LA faces an urgent challenge: More than 3,900 homeless veterans are still living on the streets, accounting for nearly 10 percent of all homeless veterans nationwide. Most of the time, at least some of those homeless veterans are in Malibu.

Fortunately, LA is also home to the West LA Veteran’s Administration (VA) Campus. In 2011, a group of homeless veterans sued the center, claiming the VA was renting its land out for millions of dollars per year to its neighbors, including UCLA, the upscale Brentwood School and various private companies and ignoring the needs of homeless veterans. In 2015, as part of the lawsuit settlement, the Department of Veterans Affairs released a draft master plan for the future of the campus. In 2016, they announced the future addition of 1,200 units of housing for homeless veterans.

U.S. Congressman Ted Lieu, who serves the 33rd District which includes Malibu, and U.S. Senator Dianne Feinstein (both D – California) have been working together since 2016 to legislatively smooth the way for that vet housing to be built sooner rather than later. They joined former Senator Barbara Boxer in getting the West LA Leasing Act passed. The bill ended most non-veteran-related leases on campus and helped spur the redevelopment of the property into more veteran housing.

The VA is now implementing its plan to build up to 1,622 subsidized apartments, divided into 23 separate projects that include both renovating existing buildings and new construction. Three developers have been chosen to do the work, but the challenge is finding the funding.

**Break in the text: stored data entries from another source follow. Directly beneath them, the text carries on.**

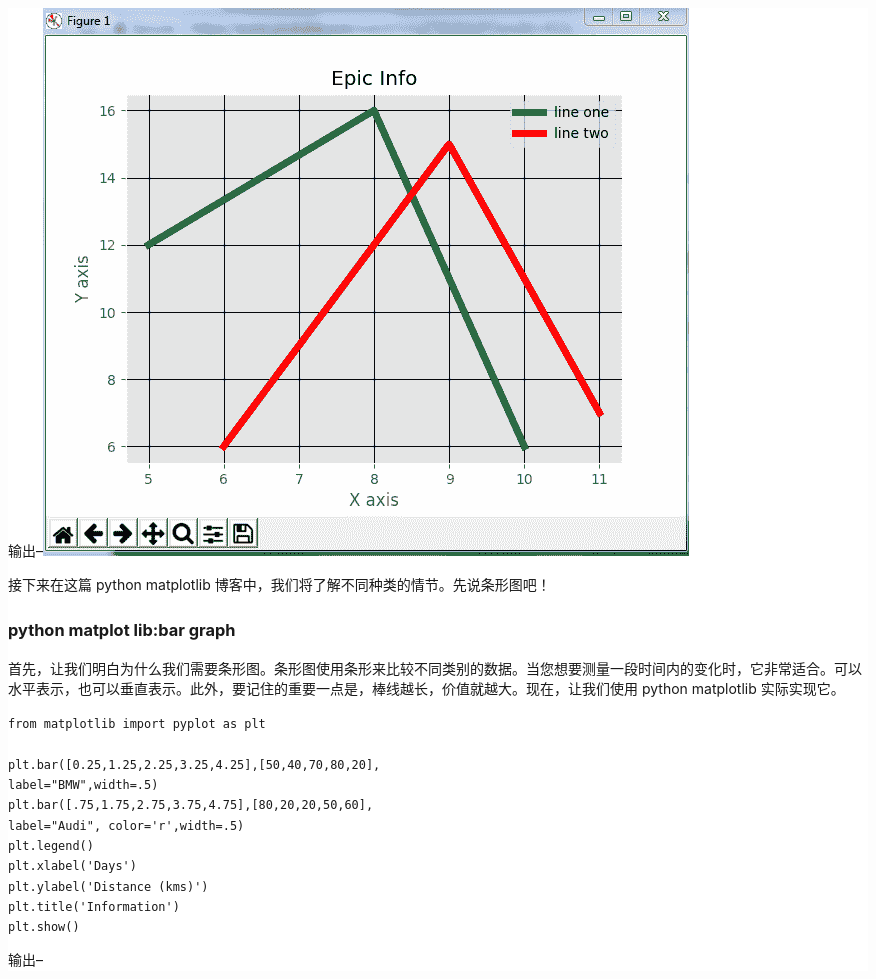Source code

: 输出–![MatplotStyle - Python Matplotlib - Edureka.PNG](img/7134c9c2d66358b5da5fe35d62615d0d.png)

接下来在这篇 python matplotlib 博客中，我们将了解不同种类的情节。先说条形图吧！

### **python matplot lib:bar graph**

首先，让我们明白为什么我们需要条形图。条形图使用条形来比较不同类别的数据。当您想要测量一段时间内的变化时，它非常适合。可以水平表示，也可以垂直表示。此外，要记住的重要一点是，棒线越长，价值就越大。现在，让我们使用 python matplotlib 实际实现它。

```
from matplotlib import pyplot as plt

plt.bar([0.25,1.25,2.25,3.25,4.25],[50,40,70,80,20],
label="BMW",width=.5)
plt.bar([.75,1.75,2.75,3.75,4.75],[80,20,20,50,60],
label="Audi", color='r',width=.5)
plt.legend()
plt.xlabel('Days')
plt.ylabel('Distance (kms)')
plt.title('Information')
plt.show()

```

输出–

One building already houses 54 formerly homeless veterans, with 120 additional units scheduled for 2021. 

Lieu and Feinstein introduced the West LA VA Campus Improvement Act of 2021 bill last January, which allows the VA to spend revenue from campus land-use agreements to fund housing, services and infrastructure upgrades. The previous law only allowed that income to be spent on maintenance. The act was signed into law by President Joe Biden on June 23.

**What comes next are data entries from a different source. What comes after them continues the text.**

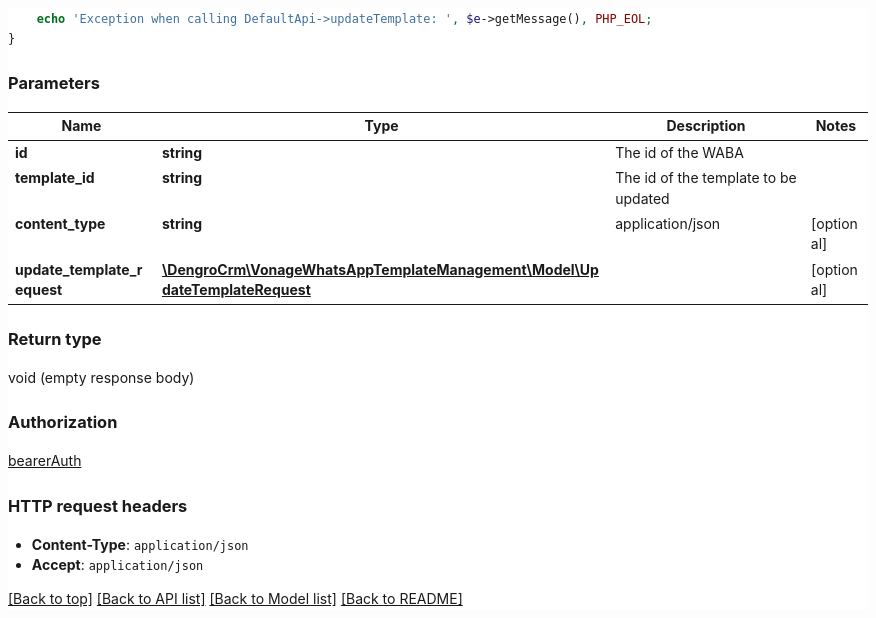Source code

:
 ```php
    echo 'Exception when calling DefaultApi->updateTemplate: ', $e->getMessage(), PHP_EOL;
}
```

### Parameters

| Name | Type | Description  | Notes |
| ------------- | ------------- | ------------- | ------------- |
| **id** | **string**| The id of the WABA | |
| **template_id** | **string**| The id of the template to be updated | |
| **content_type** | **string**| application/json | [optional] |
| **update_template_request** | [**\DengroCrm\VonageWhatsAppTemplateManagement\Model\UpdateTemplateRequest**](../Model/UpdateTemplateRequest.md)|  | [optional] |

### Return type

void (empty response body)

### Authorization

[bearerAuth](../../README.md#bearerAuth)

### HTTP request headers

- **Content-Type**: `application/json`
- **Accept**: `application/json`

[[Back to top]](#) [[Back to API list]](../../README.md#endpoints)
[[Back to Model list]](../../README.md#models)
[[Back to README]](../../README.md)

The Pacific Branch of the Veteran’s Administration originally opened in 1888 on 713 treeless acres located less than 20 miles from Malibu, with the mission of caring for “disabled volunteer soldiers west of the Rocky Mountains.” The facilities included housing, a hospital and a cemetery.

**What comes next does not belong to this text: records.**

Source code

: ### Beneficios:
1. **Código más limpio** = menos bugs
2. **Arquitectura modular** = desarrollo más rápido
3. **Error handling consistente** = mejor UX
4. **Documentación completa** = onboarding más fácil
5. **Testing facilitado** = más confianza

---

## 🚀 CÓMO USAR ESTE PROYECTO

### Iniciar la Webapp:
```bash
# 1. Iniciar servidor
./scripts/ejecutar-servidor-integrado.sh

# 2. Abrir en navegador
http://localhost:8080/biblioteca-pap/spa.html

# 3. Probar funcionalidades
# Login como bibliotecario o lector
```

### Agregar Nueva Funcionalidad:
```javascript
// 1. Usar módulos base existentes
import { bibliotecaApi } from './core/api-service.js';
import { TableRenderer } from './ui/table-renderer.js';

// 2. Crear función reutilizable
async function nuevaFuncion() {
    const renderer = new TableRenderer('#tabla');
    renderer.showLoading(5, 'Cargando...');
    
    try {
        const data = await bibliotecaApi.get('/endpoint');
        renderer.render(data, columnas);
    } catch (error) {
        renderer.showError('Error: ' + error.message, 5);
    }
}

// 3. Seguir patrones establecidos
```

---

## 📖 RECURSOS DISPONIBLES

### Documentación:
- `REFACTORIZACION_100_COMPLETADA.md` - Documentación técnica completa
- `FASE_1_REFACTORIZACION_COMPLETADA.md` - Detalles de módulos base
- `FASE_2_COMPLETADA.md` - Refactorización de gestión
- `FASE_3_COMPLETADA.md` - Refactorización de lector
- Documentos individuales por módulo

Initially referred to as the Sawtelle Veterans Home or the Old Soldier’s Home. More than 1,000 veterans, mainly from the Civil War, resided there. 

In 1900, admission was extended to all honorably discharged officers, soldiers and sailors who served in regular or volunteer forces of the U.S. in any war who were disabled, had no adequate means of support and were incapable of earning a living. Congress later extended eligibility to soldiers who “served against hostile Indians” in 1908; in 1909, eligibility expanded again to cover veterans who served in the Philippines, China and Alaska.

After World Wars I and II, the facility had to shift gears to care for young soldiers rather than old ones. For decades, thousands of veterans lived there. Shortly after the Korean War, nearly 5,000 veterans called the campus home. But after the 1971 Sylmar earthquake caused structural damage 50 years ago, officials began transitioning the VA campus away from housing and into a condensed healthcare and research campus.

“No one who served our country should ever go without housing,” Lieu said in a prepared statement. “I’m proud that our bill to expand the West LA VA campus’s ability to provide housing for homeless veterans has been signed by the president.”

Lieu and Feinstein are also working on ways to get funding for retrofitting existing buildings to meet current earthquake standards. In addition, they’re calling on new VA Secretary Denis McDonough to put West LA VA at the top of his priorities, visit the campus soon and lend his support. They would like to see more wraparound services for homeless veterans on the campus, including job training, counseling and health care; and programs aimed at battling PTSD, substance abuse and other mental health conditions.

As a veteran himself, Lieu has a soft spot for veterans’ issues. He was active duty in the U.S. Air Force Judge Advocate General Corps from 1995 to 1999; and has served in the Air Force Reserve Command since 2000, with the rank of colonel since 2015.